> **PASSAGE PROVIDED**:

>>>>>

My ex husband got to the stage that he would take the computer into the loo with him and i knew then that it was not a life that i wanted, i was always supisicous and fed up of doing everything myself with no recognition and it sounds like your situation is simular. 

I am with someone else now and he helps me so much and it is so nice and i realise how different it is to be with someone that cares about you when you feel overloaded. If it is really over for you both then you will hopefully find someone else in the future and you will realise that it was all for the best.

Take care :hugs:


----------



## purpledahlia

lou_w34 said:


> honey08 said:
> 
> 
> ooooooooo lou can i nick ur single mummy ticker :flower:
> 
> Course you can! A lot of girls have it, i cant remember who made it for us though!! Theres a thread about it called logo a bit further down on the second page! The link for it is in there :flower:Click to expand...

It was my thread! :thumbup: Lexi's mummy made the logo for us, the link is in the thread!


----------



## honey08

mummydove 
good4u :hugs:

cant find the ticker maybe can copy off urs will try xx

well i went2bank yday2cancel r joint acc n e was already there doing it! he dint even look at morgan:cry:then he came2get a helmet out the shed dint even pop in :cry: tell u somat i cudnt go as long without hugging/kissing morgan....so upsetting, n my stepson he will b very upset :(

on the plus side i lost 3,5lb at ww :)


----------



## tinkabells

Sorry to hear this love, but sounds like you are better off without him, he ill come running back they always do and its always too late xxx


----------



## purpledahlia

what a shithead he is! I do feel fot his other son tho, maybe you can get in touch with him somehow and let him know he is welcome to visit anytime, x


----------



## ald

Oh hun I am so sorry, I am always here for you if you ever wanna chat xxx


----------



## genkigemini

First off, good job on your WW weight loss. No matter what is going on, that should make you feel good. :hugs:

OMG! I can not believe he has just left you like that! :gun: I am so sorry, Honey! :hugs: PM me if you need anything or want to rant or whatever.


----------



## tinkabells

purpledahlia said:


> what a shithead he is! I do feel fot his other son tho, maybe you can get in touch with him somehow and let him know he is welcome to visit anytime, x

Yeah i agree to see if you cna speak to his son, i bet his bloody confused with whats going on!!! so unstable doing that to a child, on other hand with his stuff, i would do what i did a few yrs ago when an ex cheated on me i put all his stuff in different charity shops, so if he wanted t back go search for them!!!

But also i am here if ya wanna rant xxx


----------



## Jemma_x

:hugs: x


----------



## saraendepity

oh hun i'm sooo sorry he's being such a k**b :hugs: hope you're ok :hugs:

sara

xxxxxx


----------



## Sweetie

Honey, so sorry to see that he has done this to you. It's been said before that you are better off without him and from the looks of what happened today I tend to agree. Big hugs to you honey will be thinking of you. You are a strong mummy


----------



## Waiting2bMommy

:hugs:


----------



## joeyjo

Just seen this thread honey - hope you n Morgan r both doing ok
thinking ofu n sending loads of hugs


----------



## lillprutten

To be honest... sounds like he doesnt deserve you!


----------

<<<<<

(Rows drawn from a dataset)
>>>>>

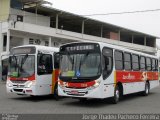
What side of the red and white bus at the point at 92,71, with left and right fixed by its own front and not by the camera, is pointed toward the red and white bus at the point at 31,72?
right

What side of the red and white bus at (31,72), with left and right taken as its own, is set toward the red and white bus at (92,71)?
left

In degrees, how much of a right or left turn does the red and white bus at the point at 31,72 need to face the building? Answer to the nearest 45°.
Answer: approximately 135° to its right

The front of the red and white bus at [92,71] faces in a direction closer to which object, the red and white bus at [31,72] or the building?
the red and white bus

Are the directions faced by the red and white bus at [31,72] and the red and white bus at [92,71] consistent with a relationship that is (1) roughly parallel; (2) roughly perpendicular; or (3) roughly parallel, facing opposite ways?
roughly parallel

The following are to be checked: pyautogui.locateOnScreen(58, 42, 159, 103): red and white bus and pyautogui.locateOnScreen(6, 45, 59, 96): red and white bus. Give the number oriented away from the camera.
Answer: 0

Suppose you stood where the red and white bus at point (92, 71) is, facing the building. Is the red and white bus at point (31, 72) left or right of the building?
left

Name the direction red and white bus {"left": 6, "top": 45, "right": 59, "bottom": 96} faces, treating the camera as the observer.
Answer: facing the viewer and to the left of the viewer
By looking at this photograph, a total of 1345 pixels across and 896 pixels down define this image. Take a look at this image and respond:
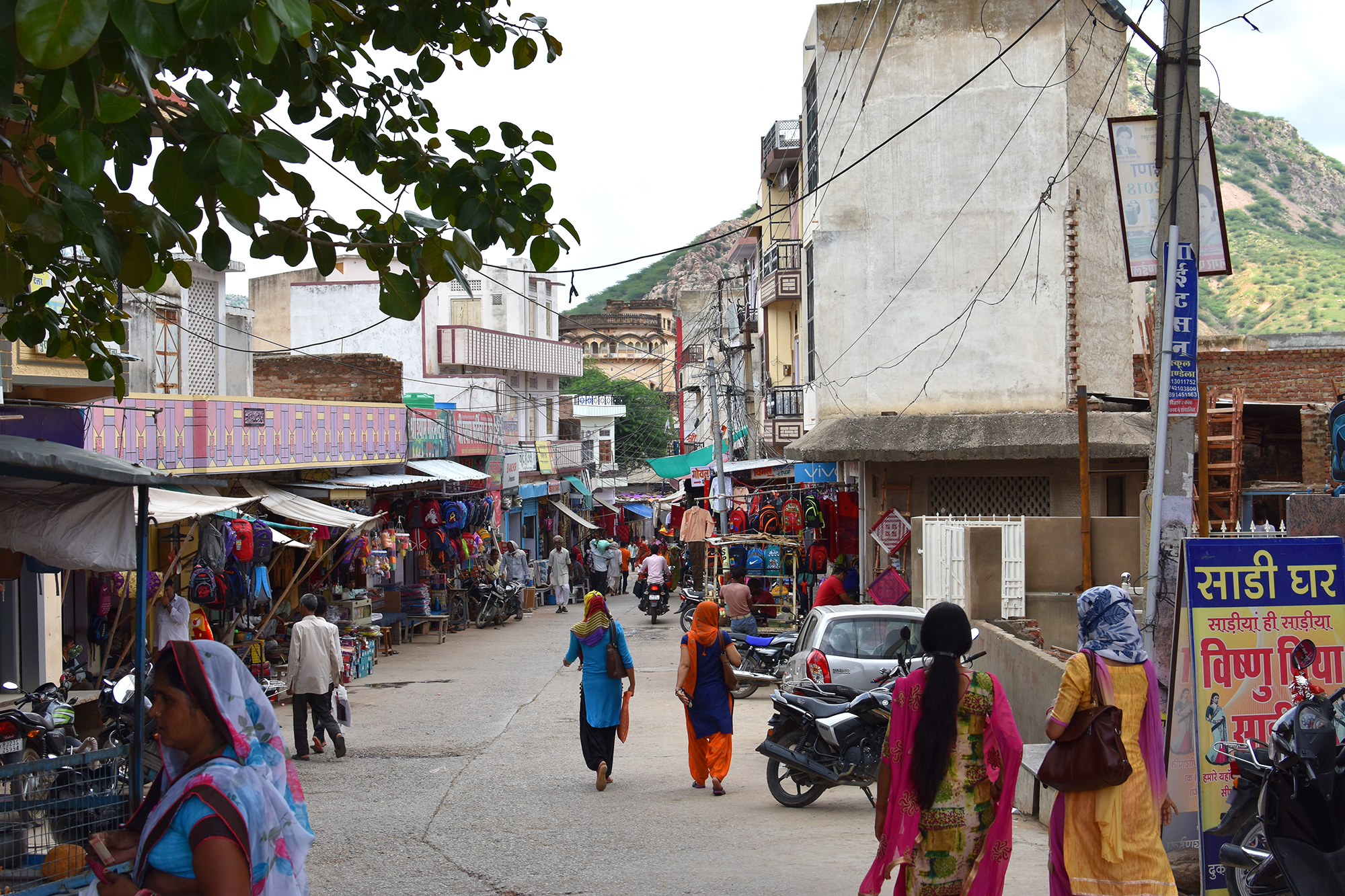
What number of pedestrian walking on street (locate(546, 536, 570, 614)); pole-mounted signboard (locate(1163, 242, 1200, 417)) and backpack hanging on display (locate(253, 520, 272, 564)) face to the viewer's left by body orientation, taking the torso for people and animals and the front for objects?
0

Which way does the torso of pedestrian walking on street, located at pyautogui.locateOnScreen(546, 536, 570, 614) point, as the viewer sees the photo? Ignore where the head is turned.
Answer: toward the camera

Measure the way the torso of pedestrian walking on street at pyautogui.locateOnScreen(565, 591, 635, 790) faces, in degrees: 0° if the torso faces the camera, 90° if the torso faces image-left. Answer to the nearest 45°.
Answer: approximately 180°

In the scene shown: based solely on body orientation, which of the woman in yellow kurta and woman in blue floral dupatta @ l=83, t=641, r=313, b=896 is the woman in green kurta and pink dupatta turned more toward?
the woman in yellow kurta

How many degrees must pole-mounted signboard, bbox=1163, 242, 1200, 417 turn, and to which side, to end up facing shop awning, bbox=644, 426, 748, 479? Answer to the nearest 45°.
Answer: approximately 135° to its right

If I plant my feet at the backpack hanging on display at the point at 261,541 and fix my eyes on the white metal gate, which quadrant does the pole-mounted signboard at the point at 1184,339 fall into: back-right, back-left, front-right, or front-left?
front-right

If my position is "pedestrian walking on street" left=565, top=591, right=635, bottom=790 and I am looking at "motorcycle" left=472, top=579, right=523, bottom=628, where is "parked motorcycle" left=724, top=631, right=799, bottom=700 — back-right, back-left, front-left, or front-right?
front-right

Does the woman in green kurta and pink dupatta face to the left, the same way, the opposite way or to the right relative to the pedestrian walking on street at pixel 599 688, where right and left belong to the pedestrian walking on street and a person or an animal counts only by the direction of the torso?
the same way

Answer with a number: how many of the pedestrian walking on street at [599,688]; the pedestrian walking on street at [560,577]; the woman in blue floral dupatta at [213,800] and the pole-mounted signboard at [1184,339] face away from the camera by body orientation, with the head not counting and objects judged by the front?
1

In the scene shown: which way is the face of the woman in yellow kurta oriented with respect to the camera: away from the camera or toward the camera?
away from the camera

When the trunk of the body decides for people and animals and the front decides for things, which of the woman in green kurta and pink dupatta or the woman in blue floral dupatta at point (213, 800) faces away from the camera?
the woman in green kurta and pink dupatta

<<<<<
>>>>>

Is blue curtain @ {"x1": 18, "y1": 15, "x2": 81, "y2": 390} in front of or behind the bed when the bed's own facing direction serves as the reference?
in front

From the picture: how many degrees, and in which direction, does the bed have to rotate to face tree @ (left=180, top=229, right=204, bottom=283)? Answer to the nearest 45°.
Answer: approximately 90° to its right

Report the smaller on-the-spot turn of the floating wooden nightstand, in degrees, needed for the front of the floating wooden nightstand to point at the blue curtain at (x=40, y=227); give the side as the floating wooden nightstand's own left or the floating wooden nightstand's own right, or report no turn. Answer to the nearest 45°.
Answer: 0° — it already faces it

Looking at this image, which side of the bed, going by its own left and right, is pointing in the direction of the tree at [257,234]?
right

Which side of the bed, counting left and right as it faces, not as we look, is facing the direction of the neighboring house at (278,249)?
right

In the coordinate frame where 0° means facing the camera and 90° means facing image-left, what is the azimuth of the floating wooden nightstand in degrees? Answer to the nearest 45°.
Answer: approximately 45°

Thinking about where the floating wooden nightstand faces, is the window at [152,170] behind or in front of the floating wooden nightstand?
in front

<<<<<

> **TASK 1**:
From the forum thread, extract the passage between "well i went2bank" and "3,5lb at ww :)", inclusive.
> **TASK 2**:
Update the rows between the lines holding "Measure the way" and "Answer: approximately 180°", inclusive, by replacing "torso" with "upper body" and leaving all else unchanged. Return only those lines.

> **RESULT 1**:
well i went2bank yday2cancel r joint acc n e was already there doing it! he dint even look at morgan:cry:then he came2get a helmet out the shed dint even pop in :cry: tell u somat i cudnt go as long without hugging/kissing morgan....so upsetting, n my stepson he will b very upset :(

on the plus side i lost 3,5lb at ww :)

> **RESULT 2**:
Measure the way the upper body of pedestrian walking on street at pyautogui.locateOnScreen(565, 591, 635, 790) faces, in degrees: 0° if the upper body faces the camera, 90° if the upper body faces image-left. Answer to the nearest 45°.
Answer: approximately 180°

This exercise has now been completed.